Except, of course, bring food. Forget the fact that all of the meds leave Grandma with virtually no appetite – I don’t really care.A milkshake, some applesauce, freshly baked biscotti, home made egg salad – these are things I can control and, well, I’m bringing them. Never mind that it’s usually Gram’s many visitors, and not Gram herself, doing most of the snacking. It makes me feel better to be rolling and cutting biscotti, chopping veggies, to be armed with a milkshake as I roam the stark hospital corridors.
I’m not sure when Grandma will be out of the hospital – hopefully pretty soon – but one thing is for certain – pricked and bruised and wired and tubed she may be, but she’ll definitely never be hungry.
Grandma’s Roast Chicken with Onions and Potatoes
It’s hard having a Grandma in the hospital, but it’s equally hard having a mother whose mother is in the hospital.Mom’s been driving herself into the ground trying to stay on top of her already stressful job and keep an eagle eye on Gram’s care, so I made this chicken to have in the house, where it’d be waiting as an easy and comforting dinner after long days spent shuttling from the office to the hospital and back again.
- 2-3 medium onions, sliced into half-rings
- ¾ pound baby yellow or Yukon Gold potatoes, sliced in half
- olive oil
- 1 whole chicken (bone-in & skin-on), cut into 8 pieces
- 1 lemon
- 1 bunch fresh thyme
Preheat the oven to 400ºF.Toss the onion slices and potatoes with olive oil, salt and pepper, and arrange on the bottom of a large glass baking dish.
Rub the chicken pieces with olive oil, and season with salt and pepper.Arrange the chicken, skin-side up, on top of the onion/potato bed.
Slice the lemon in half, and squeeze the juice from ½ the lemon over the chicken, onions and potatoes.Cut a few thin slices of lemon and arrange on top of the dish.Squeeze the juice of the remaining piece of lemon onto the casserole.
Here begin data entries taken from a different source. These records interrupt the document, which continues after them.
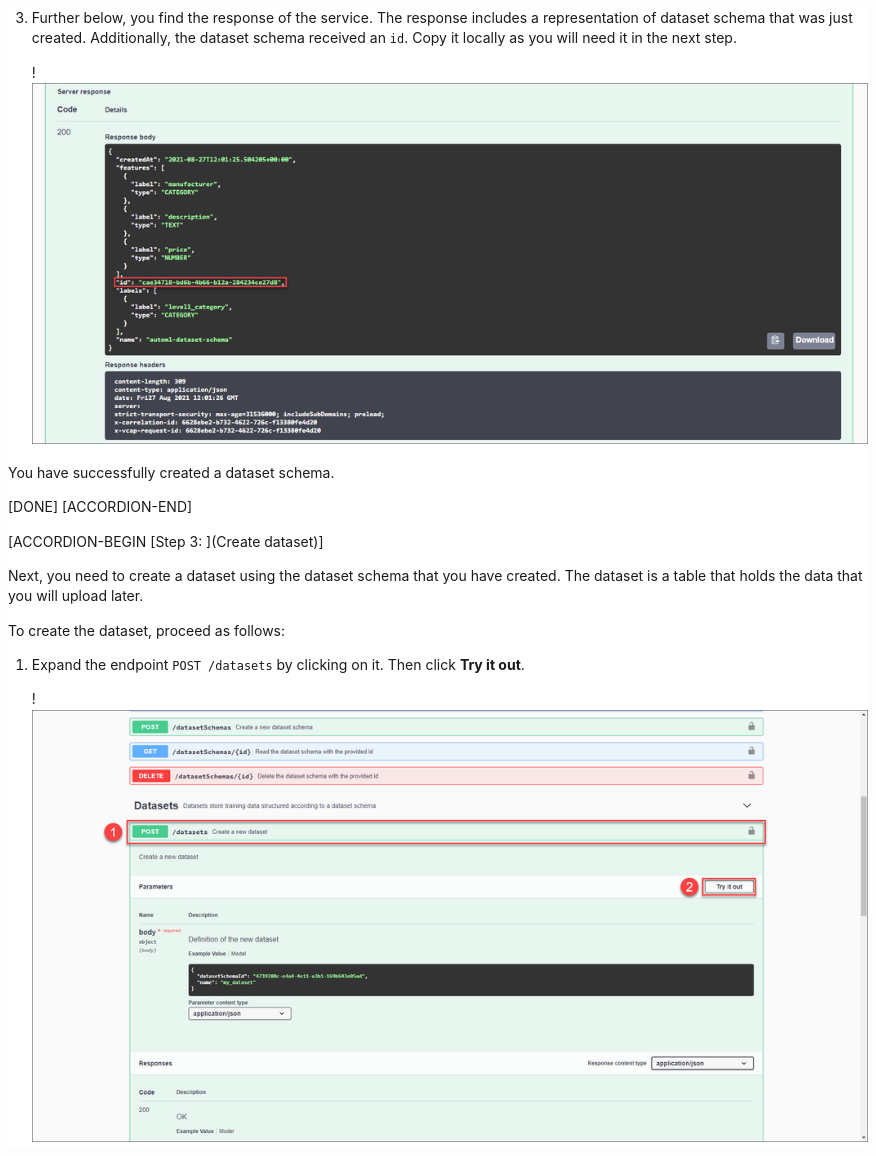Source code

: 3. Further below, you find the response of the service. The response includes a representation of dataset schema that was just created. Additionally, the dataset schema received an `id`. Copy it locally as you will need it in the next step.

    !![Dataset Schema Response](png-files/dataset-schema-response.png)

You have successfully created a dataset schema.

[DONE]
[ACCORDION-END]


[ACCORDION-BEGIN [Step 3: ](Create dataset)]

Next, you need to create a dataset using the dataset schema that you have created. The dataset is a table that holds the data that you will upload later.

To create the dataset, proceed as follows:

1. Expand the endpoint `POST /datasets` by clicking on it. Then click **Try it out**.

    !![Dataset Endpoint](png-files/dataset-endpoint.png)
Sprinkle a generous amount of thyme leaves, and a few whole thyme stems, on top of the chicken, onions and potatoes.
Bake the chicken at 400ºF for about an hour, until the skin gets dark and crispy and the meat’s juices run clear.Serve with a bit of rice and a crisp arugula salad.
Note: this dish can easily be made ahead of time – just let the chicken cool before storing it in the fridge or freezer, and, when you’re ready to eat, cover the dish with foil and reheat in a 350º oven for about ½ hour.